U.S. civil rights teams name on Biden to finish executions
FILE PHOTO: An activist against the death penalty protests outside of the U.S. prison in Terre Haute, Indiana, U.S., Jan. 15, 2021 during a snow storm. REUTERS / Bryan Woolston
(Reuters) – A group of prominent civil rights groups called on U.S. President Joe Biden to impose a moratorium on the execution of federal prisoners sentenced to death and to commute the sentences of men held on federal death row in a letter sent Tuesday .
Democrat Biden promised voters last year that he would end the federal death penalty and took office as the country’s first abolitionist president last month.
The American Civil Liberties Union, Amnesty International, the Leadership Conference on Civil and Human Rights, the NAACP, and other groups called the punishment “cruel, ineffective, and irreversible” in their letter.
The punishment was resuscitated by Biden’s Republican predecessor Donald Trump last summer after a 17-year hiatus, partly due to increasing difficulty in obtaining medication for lethal injections.

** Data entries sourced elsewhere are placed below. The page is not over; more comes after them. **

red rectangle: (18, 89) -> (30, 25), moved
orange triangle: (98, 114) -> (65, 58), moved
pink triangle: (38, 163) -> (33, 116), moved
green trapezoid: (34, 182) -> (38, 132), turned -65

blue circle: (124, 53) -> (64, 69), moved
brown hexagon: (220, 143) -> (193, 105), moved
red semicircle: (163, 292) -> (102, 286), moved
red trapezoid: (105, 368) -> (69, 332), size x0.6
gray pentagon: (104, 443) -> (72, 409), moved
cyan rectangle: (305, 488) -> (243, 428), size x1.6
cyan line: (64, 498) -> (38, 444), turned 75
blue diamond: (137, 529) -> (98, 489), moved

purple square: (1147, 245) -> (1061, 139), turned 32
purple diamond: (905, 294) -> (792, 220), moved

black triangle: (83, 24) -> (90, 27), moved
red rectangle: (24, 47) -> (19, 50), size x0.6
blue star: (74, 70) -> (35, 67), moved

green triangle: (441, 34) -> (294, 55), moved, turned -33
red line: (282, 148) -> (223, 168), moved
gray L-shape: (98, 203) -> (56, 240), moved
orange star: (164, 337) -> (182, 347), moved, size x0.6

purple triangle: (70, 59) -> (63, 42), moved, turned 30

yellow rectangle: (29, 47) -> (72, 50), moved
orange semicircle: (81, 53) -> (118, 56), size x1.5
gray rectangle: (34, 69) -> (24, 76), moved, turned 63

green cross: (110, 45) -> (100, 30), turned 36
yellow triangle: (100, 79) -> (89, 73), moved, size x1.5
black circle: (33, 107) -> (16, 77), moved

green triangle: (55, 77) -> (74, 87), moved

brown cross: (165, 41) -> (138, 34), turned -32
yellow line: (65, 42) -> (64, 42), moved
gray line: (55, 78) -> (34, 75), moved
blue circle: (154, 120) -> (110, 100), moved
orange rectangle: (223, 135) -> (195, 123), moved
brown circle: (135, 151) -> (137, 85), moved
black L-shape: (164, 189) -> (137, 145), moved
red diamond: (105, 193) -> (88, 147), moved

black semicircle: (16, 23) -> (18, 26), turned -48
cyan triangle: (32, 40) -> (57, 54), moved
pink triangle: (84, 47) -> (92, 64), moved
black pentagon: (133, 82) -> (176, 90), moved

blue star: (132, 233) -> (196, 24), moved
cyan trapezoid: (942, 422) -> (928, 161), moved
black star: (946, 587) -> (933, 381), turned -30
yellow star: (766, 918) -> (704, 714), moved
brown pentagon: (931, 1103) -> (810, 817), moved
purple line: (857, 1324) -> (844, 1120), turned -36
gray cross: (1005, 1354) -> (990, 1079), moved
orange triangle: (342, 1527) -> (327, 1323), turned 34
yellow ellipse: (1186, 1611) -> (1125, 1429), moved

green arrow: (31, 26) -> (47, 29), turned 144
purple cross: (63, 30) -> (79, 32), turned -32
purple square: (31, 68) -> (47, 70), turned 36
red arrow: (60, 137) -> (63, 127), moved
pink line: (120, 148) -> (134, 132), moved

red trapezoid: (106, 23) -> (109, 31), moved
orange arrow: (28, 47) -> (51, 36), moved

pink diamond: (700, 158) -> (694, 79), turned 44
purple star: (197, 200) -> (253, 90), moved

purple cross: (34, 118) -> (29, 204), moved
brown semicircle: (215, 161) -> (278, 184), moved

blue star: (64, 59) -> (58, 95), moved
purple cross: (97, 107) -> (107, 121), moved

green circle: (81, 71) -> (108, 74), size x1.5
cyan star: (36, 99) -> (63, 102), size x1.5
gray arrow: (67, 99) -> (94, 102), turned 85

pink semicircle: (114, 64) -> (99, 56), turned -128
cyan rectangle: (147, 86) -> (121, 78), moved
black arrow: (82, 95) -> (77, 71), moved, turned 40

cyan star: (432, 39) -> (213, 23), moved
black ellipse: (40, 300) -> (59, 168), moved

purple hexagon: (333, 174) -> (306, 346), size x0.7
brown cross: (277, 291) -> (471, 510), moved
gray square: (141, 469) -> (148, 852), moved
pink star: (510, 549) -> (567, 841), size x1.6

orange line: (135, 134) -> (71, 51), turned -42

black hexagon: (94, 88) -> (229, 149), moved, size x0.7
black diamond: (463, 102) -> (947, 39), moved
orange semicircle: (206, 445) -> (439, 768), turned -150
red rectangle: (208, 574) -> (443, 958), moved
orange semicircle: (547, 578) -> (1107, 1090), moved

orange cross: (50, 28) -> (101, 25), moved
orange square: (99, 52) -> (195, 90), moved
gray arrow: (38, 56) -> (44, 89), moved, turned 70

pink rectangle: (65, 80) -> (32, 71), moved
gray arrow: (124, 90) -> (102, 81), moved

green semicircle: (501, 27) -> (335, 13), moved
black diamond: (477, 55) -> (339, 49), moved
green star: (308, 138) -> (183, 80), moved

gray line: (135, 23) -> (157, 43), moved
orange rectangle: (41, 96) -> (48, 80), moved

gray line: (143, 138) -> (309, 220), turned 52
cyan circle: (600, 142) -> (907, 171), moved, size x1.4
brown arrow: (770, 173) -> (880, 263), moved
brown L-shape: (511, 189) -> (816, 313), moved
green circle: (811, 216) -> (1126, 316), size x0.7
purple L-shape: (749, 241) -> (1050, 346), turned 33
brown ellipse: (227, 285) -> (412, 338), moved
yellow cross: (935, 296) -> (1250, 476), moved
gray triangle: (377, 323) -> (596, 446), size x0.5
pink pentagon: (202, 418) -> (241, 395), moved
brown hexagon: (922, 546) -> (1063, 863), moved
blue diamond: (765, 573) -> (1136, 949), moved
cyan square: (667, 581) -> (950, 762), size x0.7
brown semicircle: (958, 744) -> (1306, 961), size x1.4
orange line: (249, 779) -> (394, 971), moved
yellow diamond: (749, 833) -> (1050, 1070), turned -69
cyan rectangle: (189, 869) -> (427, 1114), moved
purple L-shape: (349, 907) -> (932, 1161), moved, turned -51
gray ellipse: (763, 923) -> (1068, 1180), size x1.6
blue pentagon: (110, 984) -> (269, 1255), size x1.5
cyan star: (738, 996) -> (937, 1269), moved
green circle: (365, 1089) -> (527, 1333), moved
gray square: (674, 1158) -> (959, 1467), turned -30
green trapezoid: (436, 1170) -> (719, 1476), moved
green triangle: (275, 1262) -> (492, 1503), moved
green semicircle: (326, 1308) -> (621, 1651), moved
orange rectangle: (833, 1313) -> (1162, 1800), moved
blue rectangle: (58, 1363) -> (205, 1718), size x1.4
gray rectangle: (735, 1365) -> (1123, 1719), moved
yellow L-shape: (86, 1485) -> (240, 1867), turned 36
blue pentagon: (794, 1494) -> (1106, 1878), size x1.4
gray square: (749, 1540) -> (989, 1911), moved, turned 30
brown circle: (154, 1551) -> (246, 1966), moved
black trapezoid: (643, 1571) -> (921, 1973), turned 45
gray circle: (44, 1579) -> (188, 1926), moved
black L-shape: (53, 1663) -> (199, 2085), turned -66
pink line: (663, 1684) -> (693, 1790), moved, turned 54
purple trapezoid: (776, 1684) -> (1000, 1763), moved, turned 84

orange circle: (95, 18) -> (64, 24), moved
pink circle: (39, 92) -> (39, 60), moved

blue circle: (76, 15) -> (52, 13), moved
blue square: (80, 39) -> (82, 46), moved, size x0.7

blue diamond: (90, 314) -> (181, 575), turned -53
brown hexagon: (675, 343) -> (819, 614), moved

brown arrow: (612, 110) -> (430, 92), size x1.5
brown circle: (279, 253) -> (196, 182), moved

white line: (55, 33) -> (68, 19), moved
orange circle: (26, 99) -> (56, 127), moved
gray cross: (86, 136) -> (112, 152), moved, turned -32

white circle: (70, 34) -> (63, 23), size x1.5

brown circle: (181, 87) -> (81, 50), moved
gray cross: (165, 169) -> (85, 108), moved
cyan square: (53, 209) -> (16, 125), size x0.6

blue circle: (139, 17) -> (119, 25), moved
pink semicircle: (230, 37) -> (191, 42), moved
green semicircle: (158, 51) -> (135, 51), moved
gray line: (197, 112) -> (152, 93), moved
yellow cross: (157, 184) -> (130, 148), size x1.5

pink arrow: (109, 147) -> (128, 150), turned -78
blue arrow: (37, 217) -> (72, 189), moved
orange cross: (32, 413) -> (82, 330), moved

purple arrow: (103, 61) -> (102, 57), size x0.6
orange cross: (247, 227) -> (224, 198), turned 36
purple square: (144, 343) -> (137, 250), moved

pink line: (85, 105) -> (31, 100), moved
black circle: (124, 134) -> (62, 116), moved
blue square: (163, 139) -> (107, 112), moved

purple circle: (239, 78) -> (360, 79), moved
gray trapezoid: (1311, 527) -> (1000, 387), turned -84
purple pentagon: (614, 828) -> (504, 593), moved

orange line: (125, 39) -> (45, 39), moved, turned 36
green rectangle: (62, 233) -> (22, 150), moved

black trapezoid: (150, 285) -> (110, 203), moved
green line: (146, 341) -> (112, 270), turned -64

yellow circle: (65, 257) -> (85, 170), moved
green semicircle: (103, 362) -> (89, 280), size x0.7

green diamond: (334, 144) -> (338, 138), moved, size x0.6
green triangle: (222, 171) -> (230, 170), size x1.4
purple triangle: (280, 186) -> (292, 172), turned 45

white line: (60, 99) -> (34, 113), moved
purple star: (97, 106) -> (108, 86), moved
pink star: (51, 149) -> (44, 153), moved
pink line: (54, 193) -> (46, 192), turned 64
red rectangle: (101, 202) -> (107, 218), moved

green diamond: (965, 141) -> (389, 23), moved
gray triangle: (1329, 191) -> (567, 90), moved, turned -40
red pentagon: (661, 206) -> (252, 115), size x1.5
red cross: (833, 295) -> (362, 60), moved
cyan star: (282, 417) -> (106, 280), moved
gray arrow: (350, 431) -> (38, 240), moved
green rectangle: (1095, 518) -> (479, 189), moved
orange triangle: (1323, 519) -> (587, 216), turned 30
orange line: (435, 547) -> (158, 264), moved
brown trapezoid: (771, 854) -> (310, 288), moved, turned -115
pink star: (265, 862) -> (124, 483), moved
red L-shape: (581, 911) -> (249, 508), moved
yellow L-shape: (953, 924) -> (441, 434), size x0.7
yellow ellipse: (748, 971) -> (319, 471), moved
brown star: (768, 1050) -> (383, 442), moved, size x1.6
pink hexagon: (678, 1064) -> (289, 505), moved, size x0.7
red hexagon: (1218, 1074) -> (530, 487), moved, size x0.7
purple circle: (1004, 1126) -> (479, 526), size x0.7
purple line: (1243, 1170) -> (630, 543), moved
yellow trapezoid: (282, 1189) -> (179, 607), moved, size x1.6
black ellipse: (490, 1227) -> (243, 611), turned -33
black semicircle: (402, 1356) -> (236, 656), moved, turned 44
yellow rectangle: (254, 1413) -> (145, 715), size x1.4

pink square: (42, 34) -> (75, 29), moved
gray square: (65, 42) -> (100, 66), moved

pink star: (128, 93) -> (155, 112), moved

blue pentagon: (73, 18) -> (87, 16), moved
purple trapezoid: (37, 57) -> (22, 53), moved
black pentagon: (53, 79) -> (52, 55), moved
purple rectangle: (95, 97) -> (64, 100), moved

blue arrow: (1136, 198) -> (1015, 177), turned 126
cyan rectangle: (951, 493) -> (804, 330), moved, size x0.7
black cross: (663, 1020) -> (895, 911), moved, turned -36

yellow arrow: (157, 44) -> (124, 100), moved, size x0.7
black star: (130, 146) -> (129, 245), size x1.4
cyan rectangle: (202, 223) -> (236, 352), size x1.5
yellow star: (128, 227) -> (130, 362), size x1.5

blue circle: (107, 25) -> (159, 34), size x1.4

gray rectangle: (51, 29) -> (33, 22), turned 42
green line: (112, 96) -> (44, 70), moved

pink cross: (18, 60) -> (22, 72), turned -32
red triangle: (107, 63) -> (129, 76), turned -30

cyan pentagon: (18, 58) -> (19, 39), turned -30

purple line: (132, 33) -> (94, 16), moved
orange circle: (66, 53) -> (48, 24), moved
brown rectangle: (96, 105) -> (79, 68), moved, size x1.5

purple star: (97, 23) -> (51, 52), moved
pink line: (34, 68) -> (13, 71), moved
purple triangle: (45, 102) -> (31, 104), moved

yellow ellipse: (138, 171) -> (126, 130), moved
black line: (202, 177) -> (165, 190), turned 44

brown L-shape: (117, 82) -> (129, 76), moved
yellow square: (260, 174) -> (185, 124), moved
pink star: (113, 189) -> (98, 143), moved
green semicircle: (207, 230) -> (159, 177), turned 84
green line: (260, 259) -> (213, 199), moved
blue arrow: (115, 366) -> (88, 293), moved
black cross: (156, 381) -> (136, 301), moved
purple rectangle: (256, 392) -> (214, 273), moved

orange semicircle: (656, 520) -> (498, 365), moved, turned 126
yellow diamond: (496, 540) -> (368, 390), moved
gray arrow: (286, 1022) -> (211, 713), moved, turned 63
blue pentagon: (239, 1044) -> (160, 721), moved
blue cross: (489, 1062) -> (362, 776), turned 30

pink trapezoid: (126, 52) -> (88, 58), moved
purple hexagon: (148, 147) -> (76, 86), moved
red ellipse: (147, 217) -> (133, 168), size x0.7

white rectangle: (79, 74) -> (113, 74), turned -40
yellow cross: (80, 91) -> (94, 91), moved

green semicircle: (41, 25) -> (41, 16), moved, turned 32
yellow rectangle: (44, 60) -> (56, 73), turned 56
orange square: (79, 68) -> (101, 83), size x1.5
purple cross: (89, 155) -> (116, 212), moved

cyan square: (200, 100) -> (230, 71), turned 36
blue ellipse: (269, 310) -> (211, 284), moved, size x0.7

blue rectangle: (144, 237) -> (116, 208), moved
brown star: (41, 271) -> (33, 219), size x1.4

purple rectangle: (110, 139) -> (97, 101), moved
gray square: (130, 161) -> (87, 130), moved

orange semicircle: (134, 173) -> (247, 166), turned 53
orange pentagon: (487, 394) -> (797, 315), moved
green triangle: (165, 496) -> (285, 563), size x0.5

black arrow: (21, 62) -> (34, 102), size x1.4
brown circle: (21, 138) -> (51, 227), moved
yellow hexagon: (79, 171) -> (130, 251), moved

Trump’s government announced a new lethal injection protocol and executed 13 prisoners: 12 men and the only woman to have been on federal death row. The US government had previously only executed three people since the 1960s. Most other countries have abolished the death penalty.
Biden, who recently opposed the death penalty after being an outspoken Senator supporter in the 1990s, has yet to discuss how we will respond to his campaign promise. When asked on Friday, Biden’s press secretary Jen Psaki told reporters that the president is still against the death penalty, but she has no information about new guidelines to share.
Democratic lawmakers in Congress are putting forward bills to abolish the federal death penalty. They say that it is being used disproportionately against black people and the poor and that the risk of executing a wrongly convicted innocent person is too high.
In their letter, civil rights groups said Biden should dismantle the Justice Department’s execution chamber in Terre Haute, Indiana. announce a moratorium on execution; commute the sentences of the 49 men who remained on federal death row; and to order Justice Department prosecutors to stop applying for the death penalty.